Dr. Lecter then asks Clarice a question:
“You still wake up sometimes, don't you? Wake up in the dark, with the lambs screaming? Do you think, if Catherine lives, you won't wake up in the dark, ever again, to the screaming of the lambs?
There is a reason the film’s title is derived from this scene.
What this scene means for you
Dr. Lecter's question reminds us of a universal truth: each of us is driven by forces within that shape our behavior. Those drives often originate from the stories that we tell ourselves to make sense of the trauma we experience as children.
As a child, violence left Clarice fatherless. In response, she tried to protect the helpless. She tries to save the lambs. As an adult, Clarice is driven to save the innocent.
To understand and influence a partner you must dig beneath the surface - seek to understand the experiences and drives that shape their behavior.
Dr. Lecter's insight is fundamental: “Of each particular thing, ask: what is it, in itself? What is its nature?
The Chief Product Officer that you’re trying to influence … what is his nature? He builds new products. But why?
The Finance VP whose buy-in you need … what is her nature? She manages financial risk. But why? What story does she tell herself about her role? What need does her role fulfill for her? How can you help her fulfill that need?

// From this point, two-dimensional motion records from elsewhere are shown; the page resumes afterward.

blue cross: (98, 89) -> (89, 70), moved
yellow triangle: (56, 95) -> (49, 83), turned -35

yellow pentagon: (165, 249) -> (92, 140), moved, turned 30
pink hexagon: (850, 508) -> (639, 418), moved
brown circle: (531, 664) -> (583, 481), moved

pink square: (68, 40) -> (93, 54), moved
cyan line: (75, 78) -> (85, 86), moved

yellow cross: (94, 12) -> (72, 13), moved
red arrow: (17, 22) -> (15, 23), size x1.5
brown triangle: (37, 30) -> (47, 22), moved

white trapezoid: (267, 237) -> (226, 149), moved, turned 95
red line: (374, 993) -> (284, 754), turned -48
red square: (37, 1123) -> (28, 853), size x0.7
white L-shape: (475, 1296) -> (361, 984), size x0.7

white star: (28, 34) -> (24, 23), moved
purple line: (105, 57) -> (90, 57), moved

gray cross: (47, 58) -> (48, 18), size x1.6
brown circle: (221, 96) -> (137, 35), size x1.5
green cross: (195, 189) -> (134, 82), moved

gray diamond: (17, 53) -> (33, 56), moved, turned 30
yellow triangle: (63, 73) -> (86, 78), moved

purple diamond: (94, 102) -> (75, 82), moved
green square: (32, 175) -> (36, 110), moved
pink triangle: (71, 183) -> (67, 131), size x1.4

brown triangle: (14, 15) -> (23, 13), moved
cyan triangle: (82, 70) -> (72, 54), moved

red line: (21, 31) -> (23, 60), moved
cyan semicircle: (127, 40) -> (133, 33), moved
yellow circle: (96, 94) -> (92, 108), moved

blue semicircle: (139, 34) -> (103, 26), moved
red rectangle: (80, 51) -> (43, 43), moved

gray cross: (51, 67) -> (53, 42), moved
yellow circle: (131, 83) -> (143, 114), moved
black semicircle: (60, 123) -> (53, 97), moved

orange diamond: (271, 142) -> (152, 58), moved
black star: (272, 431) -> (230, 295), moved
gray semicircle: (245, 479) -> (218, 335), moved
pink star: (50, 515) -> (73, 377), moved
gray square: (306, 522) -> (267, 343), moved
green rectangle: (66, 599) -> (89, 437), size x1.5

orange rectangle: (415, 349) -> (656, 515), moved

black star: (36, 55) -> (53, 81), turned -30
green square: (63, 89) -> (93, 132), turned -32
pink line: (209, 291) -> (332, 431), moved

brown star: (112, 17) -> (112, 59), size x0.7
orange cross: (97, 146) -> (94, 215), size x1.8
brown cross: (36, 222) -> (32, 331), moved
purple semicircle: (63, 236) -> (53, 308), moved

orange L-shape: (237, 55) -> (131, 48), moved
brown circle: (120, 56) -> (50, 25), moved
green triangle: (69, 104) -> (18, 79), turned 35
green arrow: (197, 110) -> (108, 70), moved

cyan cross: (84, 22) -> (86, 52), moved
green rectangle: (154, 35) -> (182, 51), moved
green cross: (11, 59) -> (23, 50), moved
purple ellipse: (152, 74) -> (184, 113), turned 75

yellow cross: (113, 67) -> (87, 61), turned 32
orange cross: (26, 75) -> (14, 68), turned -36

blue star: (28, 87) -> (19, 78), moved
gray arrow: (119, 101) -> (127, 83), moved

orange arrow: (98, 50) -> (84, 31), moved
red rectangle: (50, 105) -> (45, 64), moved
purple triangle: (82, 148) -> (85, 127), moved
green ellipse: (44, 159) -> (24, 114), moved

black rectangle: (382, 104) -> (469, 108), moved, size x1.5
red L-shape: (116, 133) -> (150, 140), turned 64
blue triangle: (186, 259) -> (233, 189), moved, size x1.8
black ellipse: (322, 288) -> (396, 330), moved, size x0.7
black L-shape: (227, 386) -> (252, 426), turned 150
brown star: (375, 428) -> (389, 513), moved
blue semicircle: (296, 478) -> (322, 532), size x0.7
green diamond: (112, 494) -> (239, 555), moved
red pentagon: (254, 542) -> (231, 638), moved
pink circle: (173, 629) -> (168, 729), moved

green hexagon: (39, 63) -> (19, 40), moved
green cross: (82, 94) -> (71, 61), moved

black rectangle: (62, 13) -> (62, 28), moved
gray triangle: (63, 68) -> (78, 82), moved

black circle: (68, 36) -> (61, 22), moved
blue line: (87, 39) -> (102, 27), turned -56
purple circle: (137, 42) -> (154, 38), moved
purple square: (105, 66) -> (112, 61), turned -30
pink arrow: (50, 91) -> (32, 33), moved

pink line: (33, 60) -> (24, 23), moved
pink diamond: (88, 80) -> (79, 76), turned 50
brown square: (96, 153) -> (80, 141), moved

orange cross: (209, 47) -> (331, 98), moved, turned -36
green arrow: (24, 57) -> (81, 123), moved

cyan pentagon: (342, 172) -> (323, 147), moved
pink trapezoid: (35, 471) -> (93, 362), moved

How can you help her save her lambs?
Tips for uncovering what drives your partner
Do your homework - When this scene begins, Dr. Lecter asks Clarice, “I read the case files, did you?” Dr. Lecter does his homework. Do you? Do you gather information to develop a detailed understanding of your partner as a person? Where did they grow-up? Where did they go to school? What experiences have shaped them? What challenges do they face at work?
Lead with curiosity - years ago (pre-covid) I asked a partner “how do you find working from home, given the rest of your team is all at headquarters?” His answer - about the loneliness he experienced working remotely - opened up a conversation and a relationship that proved critical to the deal we eventually signed. To understand what drives your partner you need to ask them. But before you fire off personal questions you need to listen and observe. Put yourself in their shoes. You will build far more trust when you ask a question that demonstrates you have taken the time and energy to listen.
Open up - People share with people who share. If you want to gain insight into someone else, you will likely need to share something about yourself. What are your dreams and passions? What setbacks or losses have shaped you? Be prepared with what you’re ready to open up about yourself … and what you’re not.
Find the right space - to build a real relationship, get out of the conference room. Do not rely on zoom calls. Ask your partner to dinner, get a drink or go on a walk. If you want to gain new insight into someone you may need to change the venue.